Green Trashcan protested at this: "Uh, excuse me? I don't want to get into a laser cannon marriage. For some reason, they don't have divorce on Earth-46 either."
Louisa Louche smiled malevolently: "Too bad, studhunk. Lori and I have wanted to get into Mr Might's leotards for a while, but yours will do equally well. So long, Freedom Brigade!!!"

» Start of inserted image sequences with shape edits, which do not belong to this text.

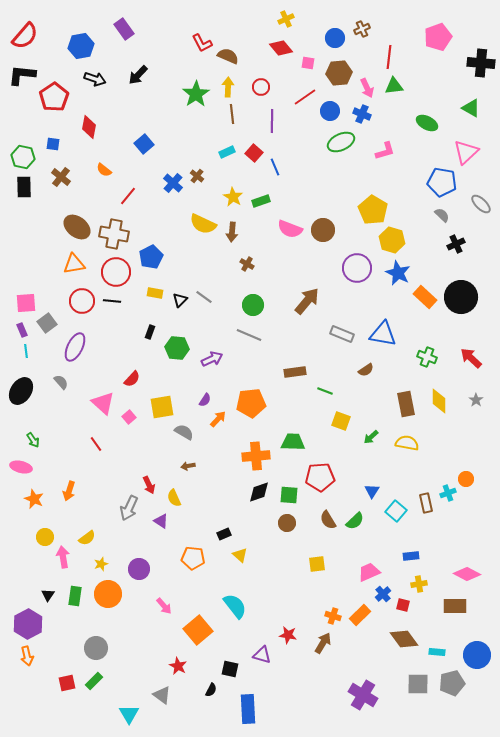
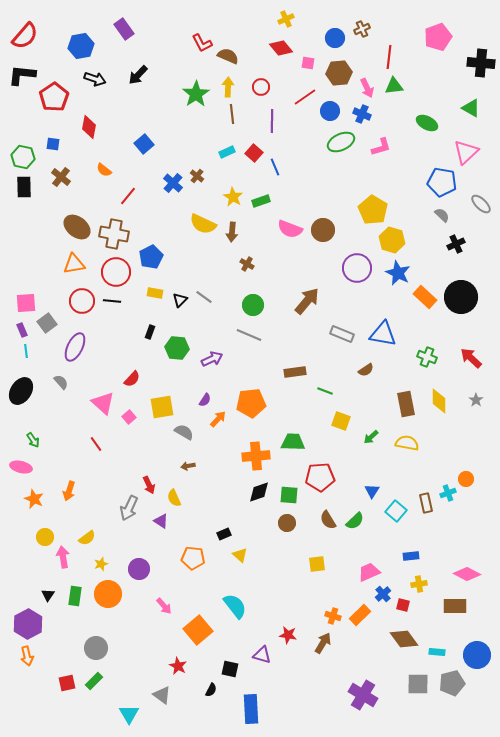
pink L-shape at (385, 151): moved 4 px left, 4 px up
blue rectangle at (248, 709): moved 3 px right
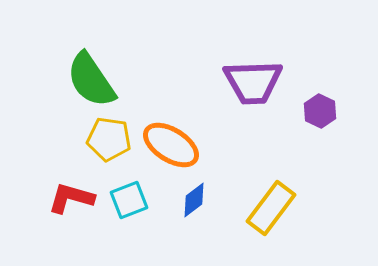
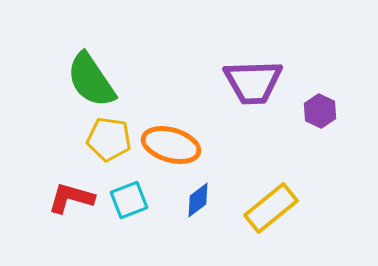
orange ellipse: rotated 16 degrees counterclockwise
blue diamond: moved 4 px right
yellow rectangle: rotated 14 degrees clockwise
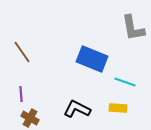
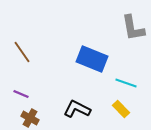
cyan line: moved 1 px right, 1 px down
purple line: rotated 63 degrees counterclockwise
yellow rectangle: moved 3 px right, 1 px down; rotated 42 degrees clockwise
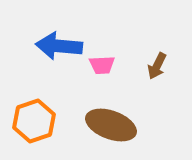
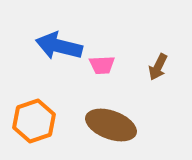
blue arrow: rotated 9 degrees clockwise
brown arrow: moved 1 px right, 1 px down
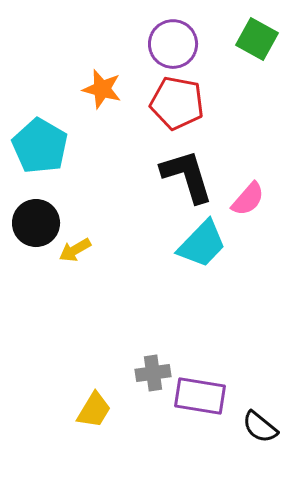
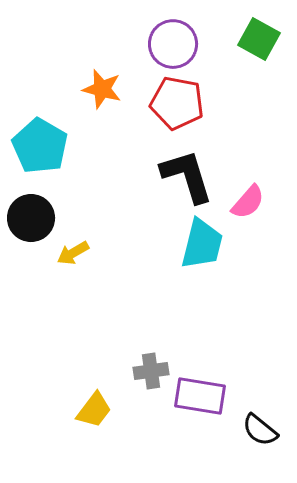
green square: moved 2 px right
pink semicircle: moved 3 px down
black circle: moved 5 px left, 5 px up
cyan trapezoid: rotated 30 degrees counterclockwise
yellow arrow: moved 2 px left, 3 px down
gray cross: moved 2 px left, 2 px up
yellow trapezoid: rotated 6 degrees clockwise
black semicircle: moved 3 px down
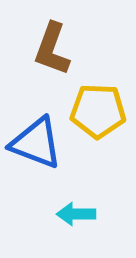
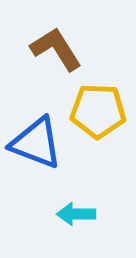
brown L-shape: moved 4 px right; rotated 128 degrees clockwise
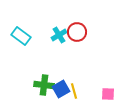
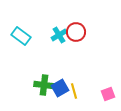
red circle: moved 1 px left
blue square: moved 1 px left, 1 px up
pink square: rotated 24 degrees counterclockwise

And with that, the two ex-girlfriends of Mr Might vanished with the Emerald Asphyxiator. Fortunately, Bat Woman had found her Bat Swiss Pocket Knife and hastily sliced through the ropes that held them with it. As they sat rubbing their wrists, Mr Might tuned in the transmatter cube to Earth-46:
"Now, this may be strange for those of you who haven't visited alternate worlds before now. On some parallel Earths, there are things like cannabis prohibition, untaxed sugar, and we are nothing more than characters in a comic book. Where Bat Woman is a man. Where pointy-eared superbeings serve the cause of good instead of evil."
"Ah, a cheap rip off of Badman and Robber, you mean?" Mr Might nodded.

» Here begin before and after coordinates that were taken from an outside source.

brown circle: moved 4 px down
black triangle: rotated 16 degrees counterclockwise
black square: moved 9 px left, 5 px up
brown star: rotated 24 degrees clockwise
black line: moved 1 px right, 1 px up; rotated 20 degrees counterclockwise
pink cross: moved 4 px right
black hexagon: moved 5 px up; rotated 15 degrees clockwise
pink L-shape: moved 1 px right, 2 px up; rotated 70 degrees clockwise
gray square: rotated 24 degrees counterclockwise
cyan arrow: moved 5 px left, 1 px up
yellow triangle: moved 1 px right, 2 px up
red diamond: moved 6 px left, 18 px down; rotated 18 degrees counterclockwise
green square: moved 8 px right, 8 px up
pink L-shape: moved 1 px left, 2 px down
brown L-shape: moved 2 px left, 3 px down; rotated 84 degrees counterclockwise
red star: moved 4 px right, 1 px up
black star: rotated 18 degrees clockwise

"All right, enough cheap ironic humour. I was just warning you." Captain Swift said, as the group headed into the pulsating blue and green vortex...
PACIFIC OCEAN:
Mermaid hovered above New Beluga Bottom, as hundreds of cephaloids mustered, holding large laser cannons and particle beam weapons in their multiple arms, while Supersquidgeward II presided over them in an elevated box above the arena. She noticed that he had mysteriously acquired a toothbrush moustache and was ranting and raving and gesticulating. There was no doubt about it- Supersquidgeward II had been driven insane by the destruction of his own Earth by the Great Crisis, even if he'd probably been relieved to get away from Spongejim Saggytrousers and the somewhat dim Patrick Echinoderm. She regretted having to do this, but the giant squid would overrun the oceans and cause an ecological crisis and she didn't like the look of those land ascent tanks elsewhere in the submarine metropolis. She averted her gaze as she sent out the fateful telepathic message and hordes of assembled cetaceans descended on the throng of cephalopoids below. There were telepathic snarls of rage and fear as battle was joined and then, Supersquidgeward II himself was before her:
"You! Why are you doing this, especially given this world's maritime pollution?"

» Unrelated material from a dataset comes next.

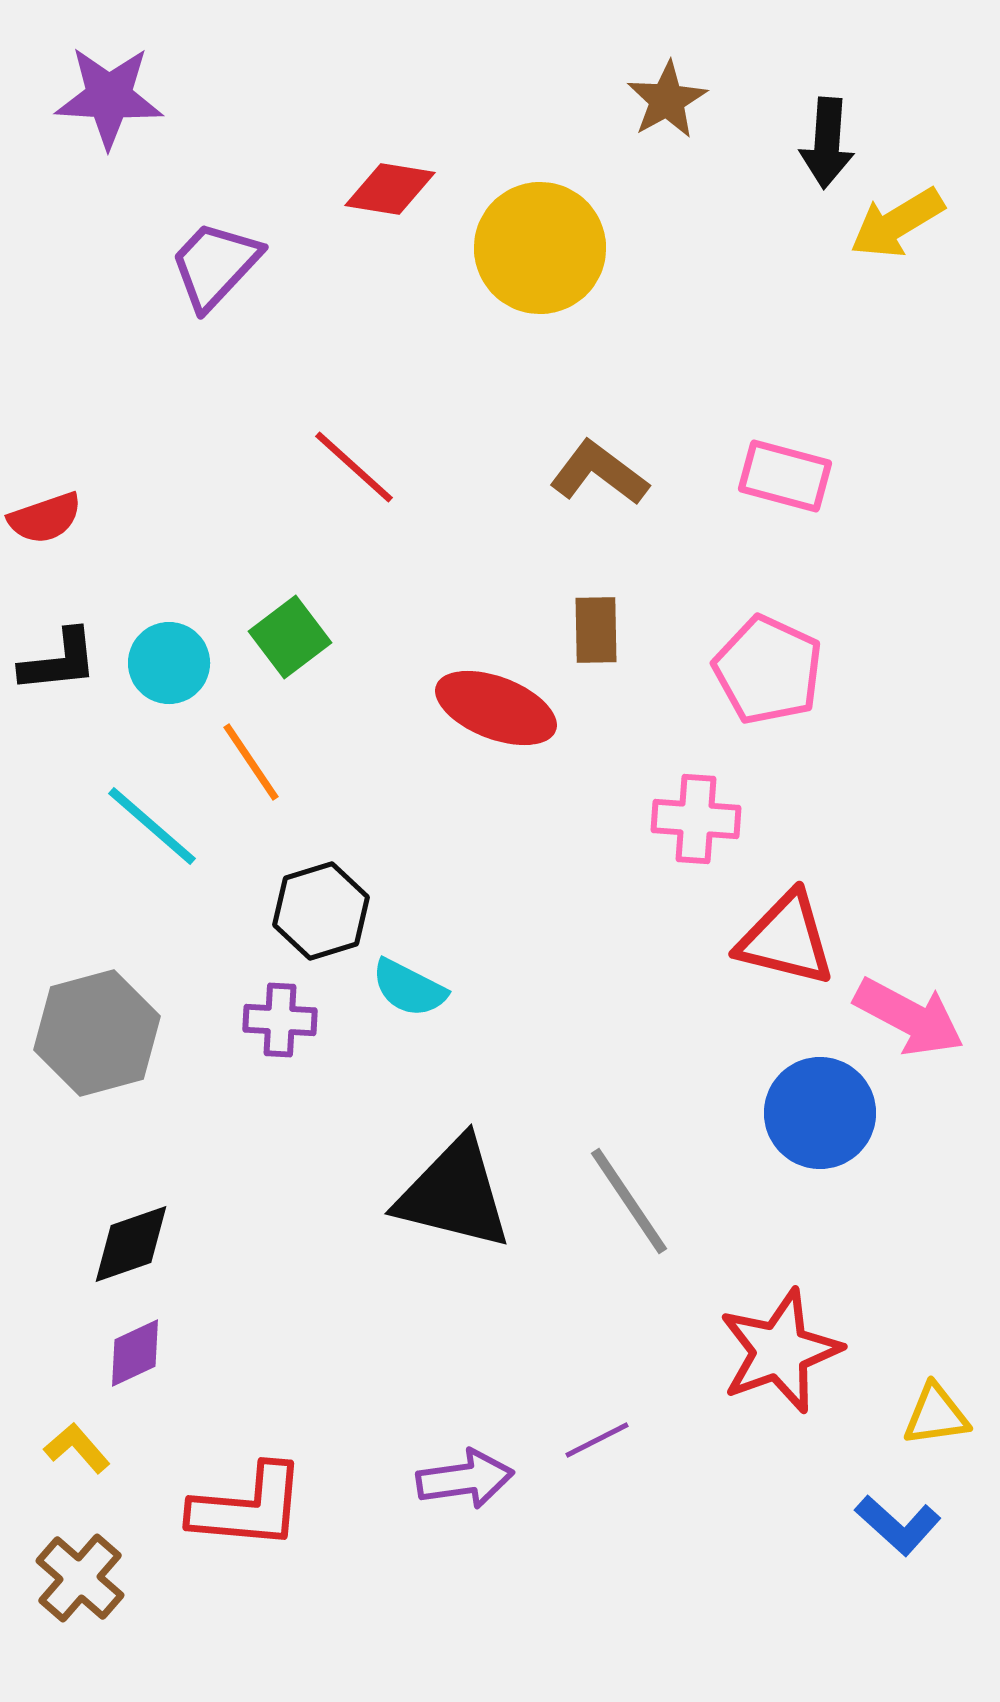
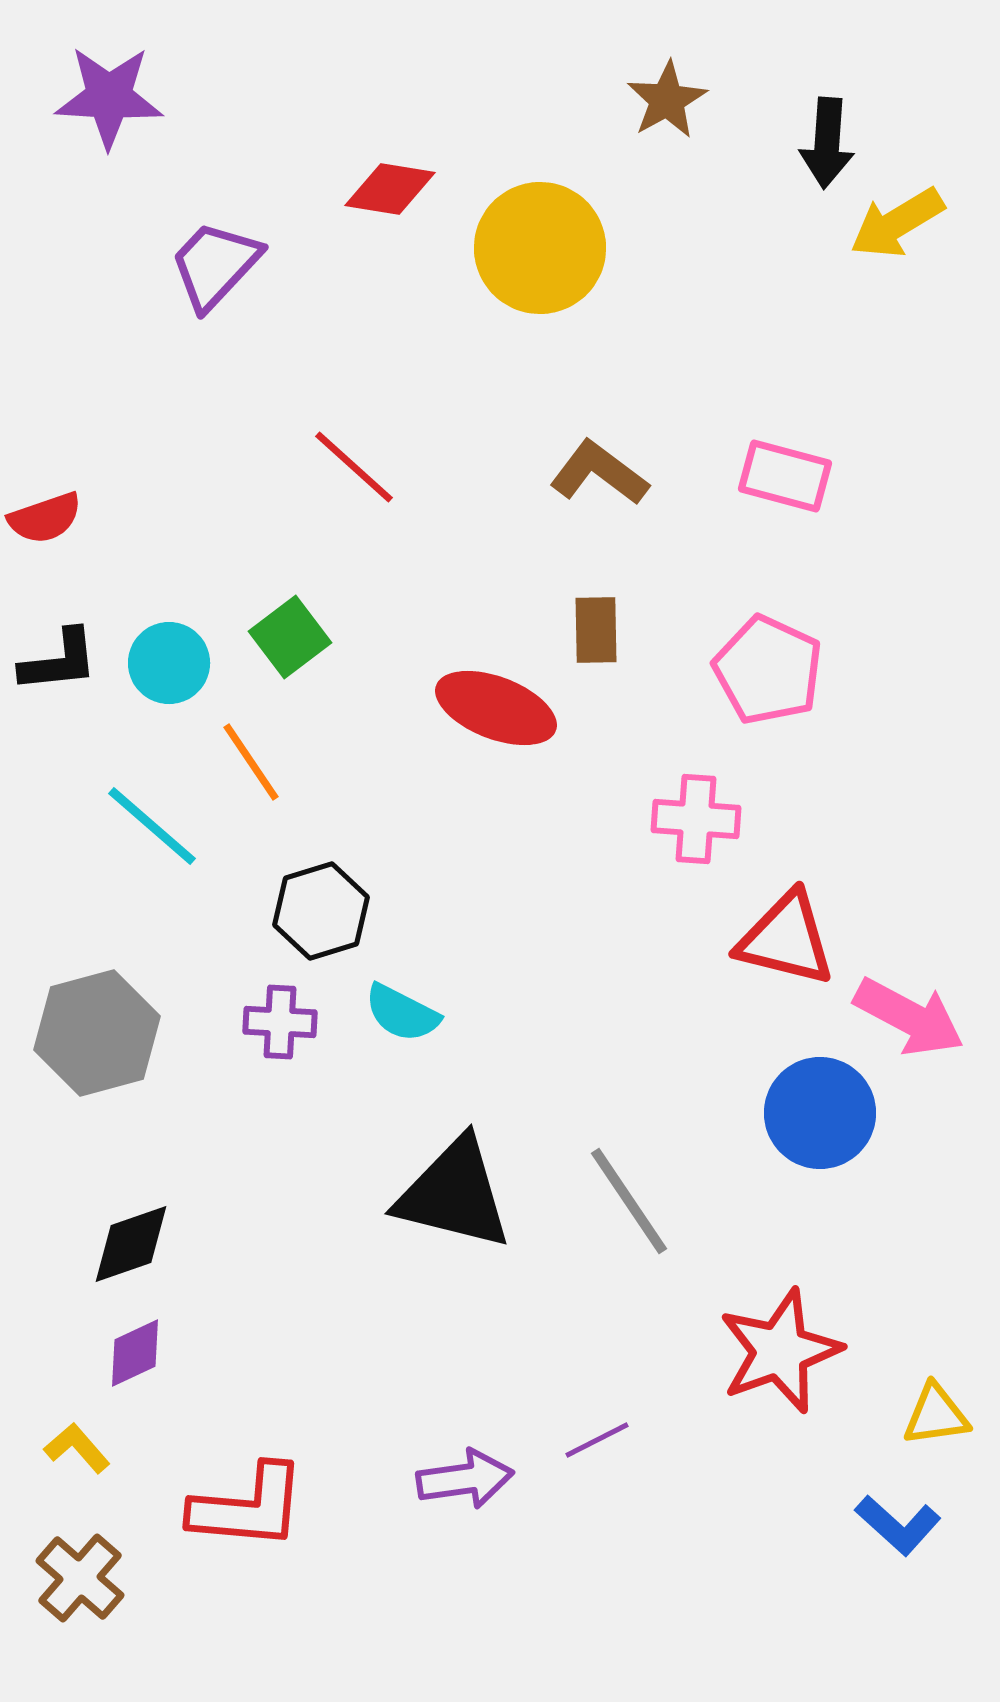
cyan semicircle: moved 7 px left, 25 px down
purple cross: moved 2 px down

"No, I'm sorry, that's far too serious for this continuity. Anyway, you can talk. From what my husband Barb-El told me, your perished Earth Beluga Bottom was the product of an ancient nuclear war which created your community's remote ancestors. Your plans of global domination are over."
"But my world was destroyed in the Great Crisis."
"So do you have to invade our particular alternate Earth? There are large numbers of Earths that are completely covered in water that would be a far better prospect. No pesky land dwellers to dump their waste and foul our environment. Here's one- Earth 28, 336."
"Wow, that looks beautiful."
"And here's a transmatter cube, so you can take your surviving forces and resettle that placid world where no sapient species previously existed."
"Saved by a highly convenient and improbable deus ex machina! How can we ever thank you, Queen Lauren?"
"Just don't make any inopportune remarks about the Authorial Presence."
"Oh no. I saw what happened to my clonefather."
And so, the last survivors of Earth-Beluga Bottom made a new life for themselves on the waterworld Earth 28,336 and in time developed a highly advanced civilisation.
FREEDOM BRIGADE SATELLITE:
"Okay, that was unusually quick to resolve. And even better, Lori Lake was hit by a massive intellectual property infringement lawsuit from Earth-B and Grant Morrison when she stepped foot on Earth-46. Good thing Louisa Louche fell into that ravine shortly afterward. Granted, it left us with nothing else to do but sightseeing, but the peace and quiet was worth it." Mr Might said as Mermaid materialised on the FBUS teleport pad. Amidst communal laughter, they opened bottles of mead and had a massive knees up.